About Bare Hands, Inc

Bare Hands, Inc is a 501(c)(3) community-supported, nonprofit arts organization dedicated to developing creativity and innovation in metro Birmingham and the region by creating opportunities and providing favorable environments in which artists and audiences play an active role in the creative process and engage in cultural dialogue.

About Tim Kerr

Tim Kerr grew up with a love for and gift of art. He currently lives in Austin, Texas with his wife Beth. He earned a degree in painting and photography at the University of Texas in Austin. Tim was awarded a Ford Foundation Grant while at UT.
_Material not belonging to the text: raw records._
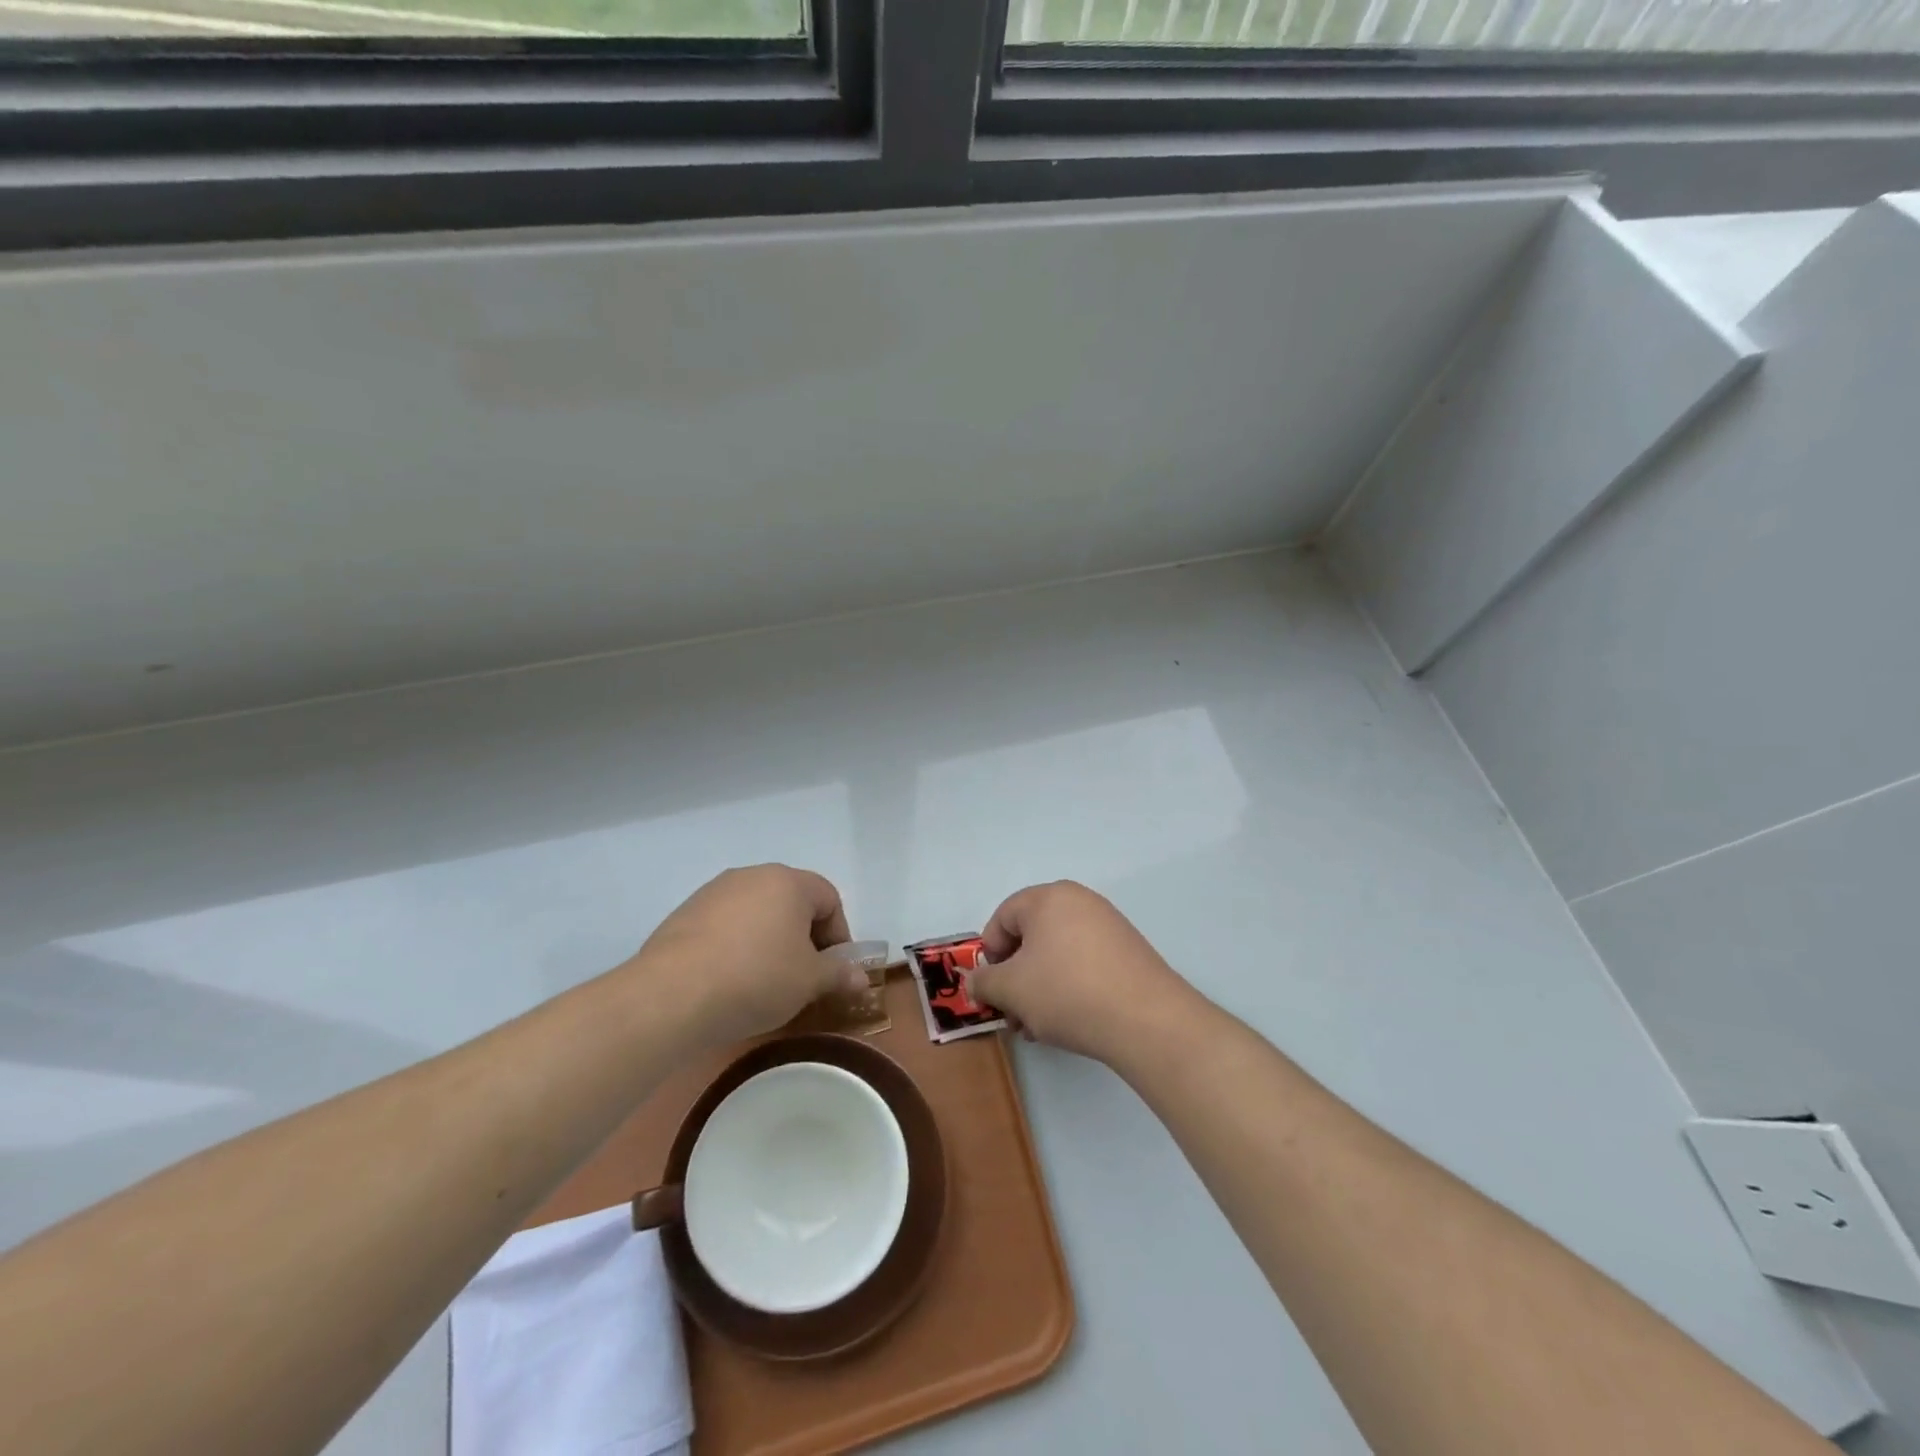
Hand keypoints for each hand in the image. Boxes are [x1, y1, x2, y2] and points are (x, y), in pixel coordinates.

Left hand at [635, 865, 864, 1045]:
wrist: (671, 995)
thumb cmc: (756, 979)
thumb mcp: (809, 982)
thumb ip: (839, 974)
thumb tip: (861, 977)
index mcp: (788, 882)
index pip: (829, 899)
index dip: (839, 935)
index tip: (833, 970)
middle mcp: (752, 875)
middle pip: (792, 902)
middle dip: (803, 937)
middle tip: (802, 976)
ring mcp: (714, 892)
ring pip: (757, 913)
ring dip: (768, 941)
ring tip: (763, 982)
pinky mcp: (684, 914)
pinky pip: (725, 926)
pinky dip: (736, 946)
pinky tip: (728, 980)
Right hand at [969, 881, 1193, 1065]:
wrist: (1146, 1020)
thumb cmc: (1067, 992)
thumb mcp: (1011, 990)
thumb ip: (984, 982)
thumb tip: (975, 980)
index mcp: (1048, 897)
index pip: (1003, 917)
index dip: (990, 954)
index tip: (992, 989)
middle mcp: (1080, 901)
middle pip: (1031, 935)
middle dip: (1015, 976)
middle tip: (1013, 1013)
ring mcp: (1108, 924)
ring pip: (1057, 953)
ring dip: (1039, 987)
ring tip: (1039, 1026)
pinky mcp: (1128, 950)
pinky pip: (1084, 961)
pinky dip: (1069, 986)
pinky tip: (1069, 1020)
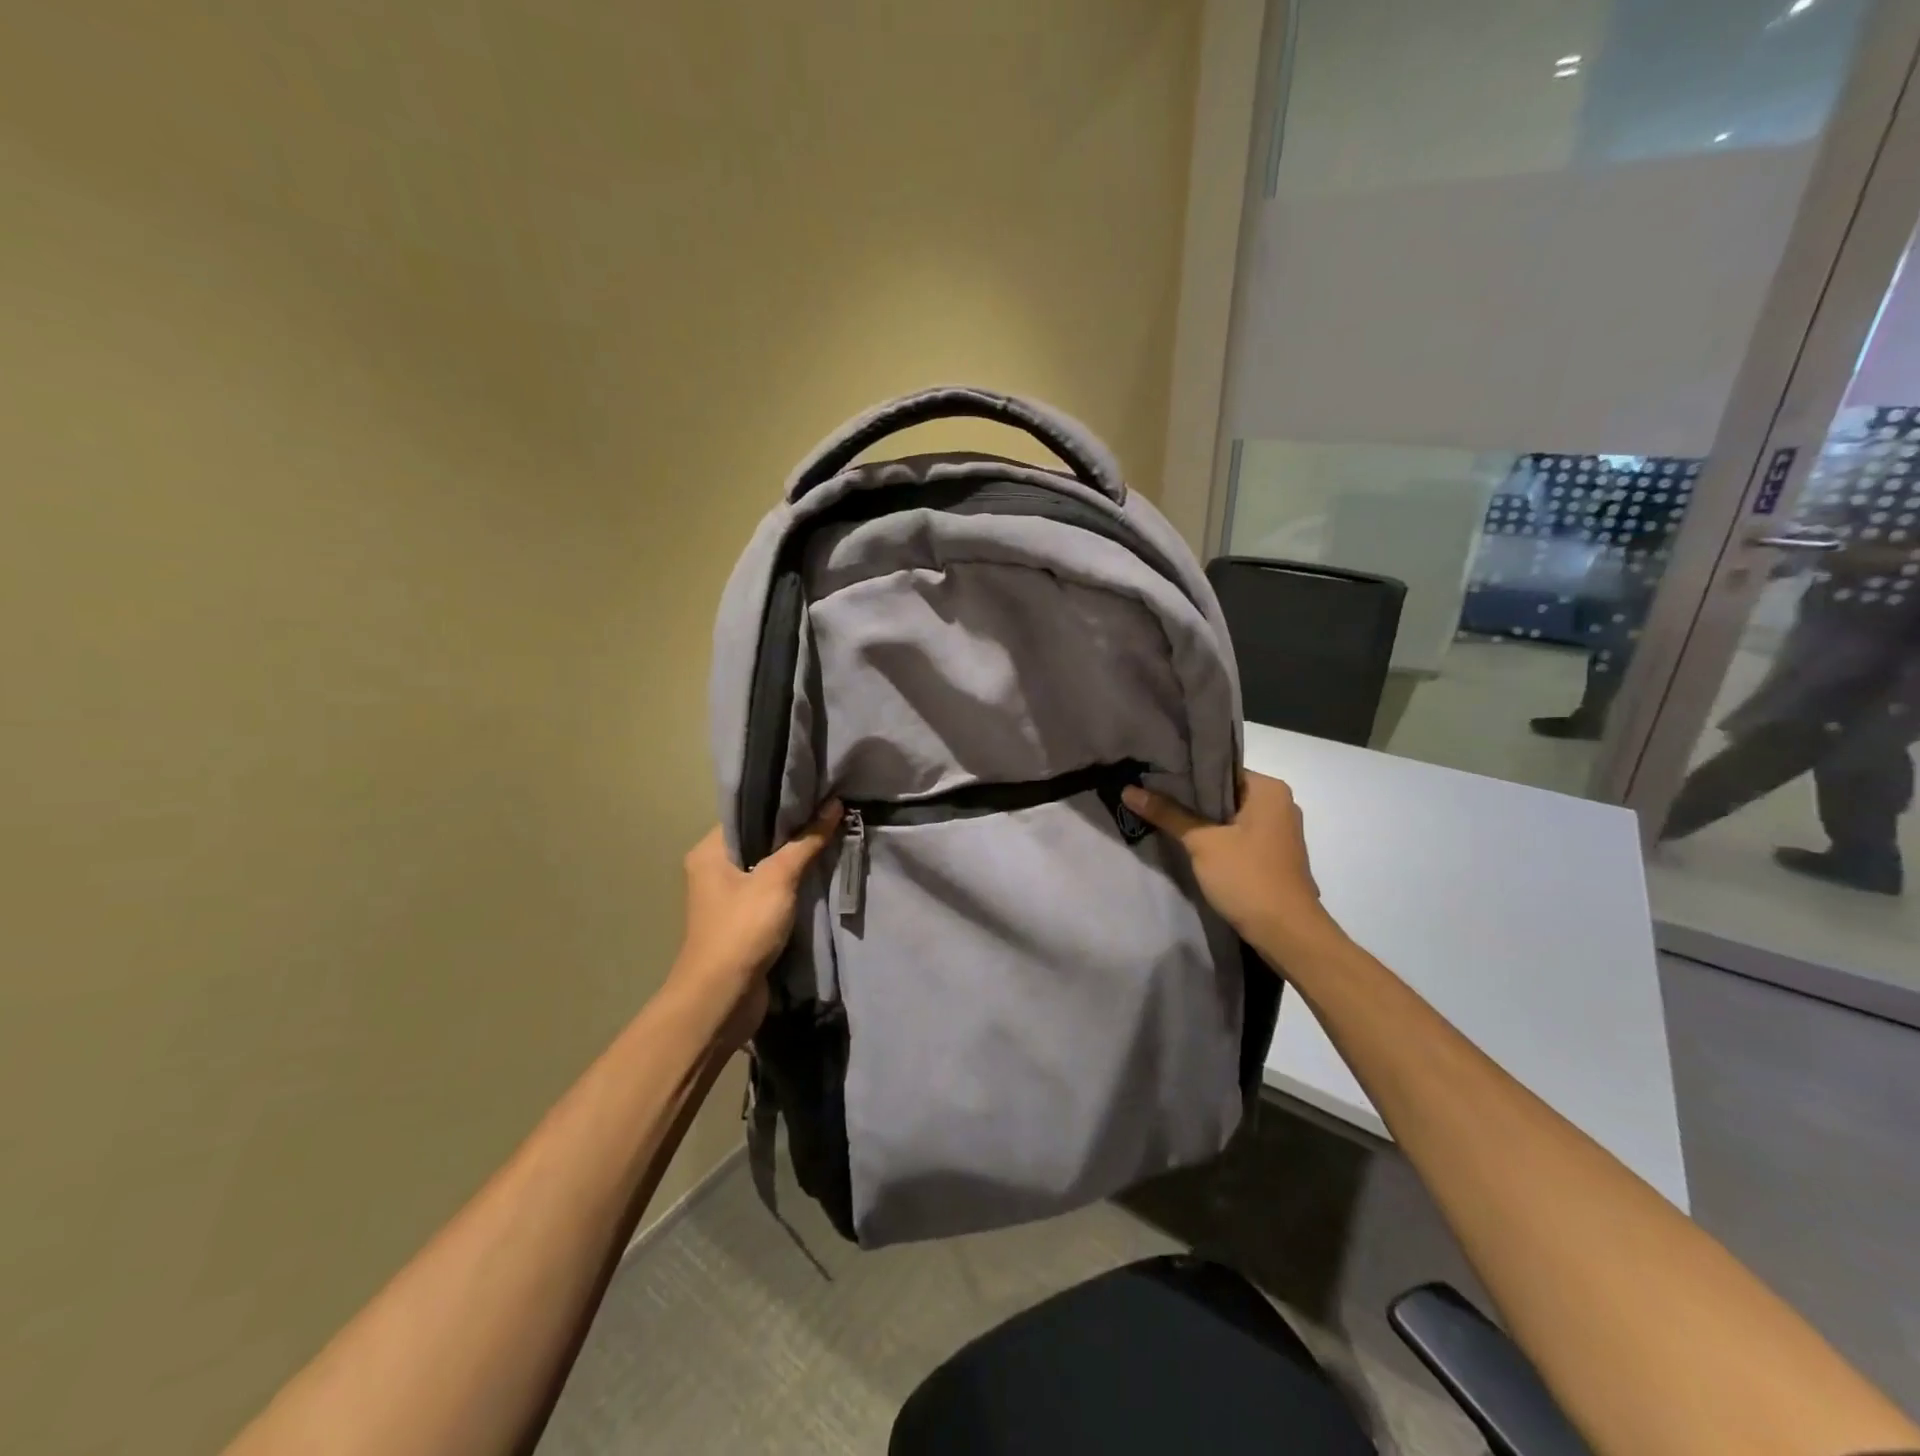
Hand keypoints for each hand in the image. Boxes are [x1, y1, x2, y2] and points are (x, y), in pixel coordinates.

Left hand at [669, 803, 840, 1049]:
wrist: (722, 998)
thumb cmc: (742, 928)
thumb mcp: (777, 879)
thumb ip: (806, 841)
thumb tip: (834, 804)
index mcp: (710, 851)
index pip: (747, 811)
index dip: (780, 800)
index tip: (815, 790)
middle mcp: (714, 869)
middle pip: (760, 838)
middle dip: (794, 829)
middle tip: (831, 812)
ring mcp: (729, 897)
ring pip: (768, 866)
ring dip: (797, 858)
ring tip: (833, 836)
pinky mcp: (745, 921)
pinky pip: (773, 891)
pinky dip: (794, 884)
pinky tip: (822, 873)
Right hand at [1122, 771, 1337, 956]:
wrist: (1287, 934)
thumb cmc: (1248, 878)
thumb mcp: (1202, 843)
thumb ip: (1167, 813)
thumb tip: (1128, 790)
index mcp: (1269, 789)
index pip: (1220, 768)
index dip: (1185, 771)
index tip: (1153, 774)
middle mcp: (1279, 803)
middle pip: (1224, 792)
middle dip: (1189, 797)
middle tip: (1150, 793)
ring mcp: (1279, 831)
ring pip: (1230, 816)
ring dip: (1201, 819)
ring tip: (1162, 814)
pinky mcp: (1274, 855)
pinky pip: (1238, 835)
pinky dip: (1216, 837)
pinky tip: (1188, 842)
After college graduation, Tim became involved musically and artistically with the early stages of the DIY (Do It Yourself) punk/hardcore/self expression movement. His work created a momentum of followers, and Tim is now asked to exhibit his visual artwork in the US and abroad in galleries including PS1 in New York, 96 Gillespie in London, Slowboy Gallery in Germany, and Hyde Park Art Center in Chicago. He was honored to be selected as the first artist for Arlington Transit's Art On The Bus program in 2010. Summer 2015, he had a solo show at the Rosa Parks Museum. He was also given a residency through Void Gallery in Derry, Northern Ireland, AS220 in Providence, and I.A.M. in Berlin.

About Anna Zoladz

Anna Zoladz was born in Huntsville, Ala. and is studying art studio in the BFA program at the University of Alabama at Birmingham.  Though she primarily works with drawing and other 2D media, she hopes to experiment with zine fabrication, new media collaboration, and independent video game design in the future.  Anna's relatively immediate plans include participating in local group shows, crying about graduate school applications, and going to Japan in the summer.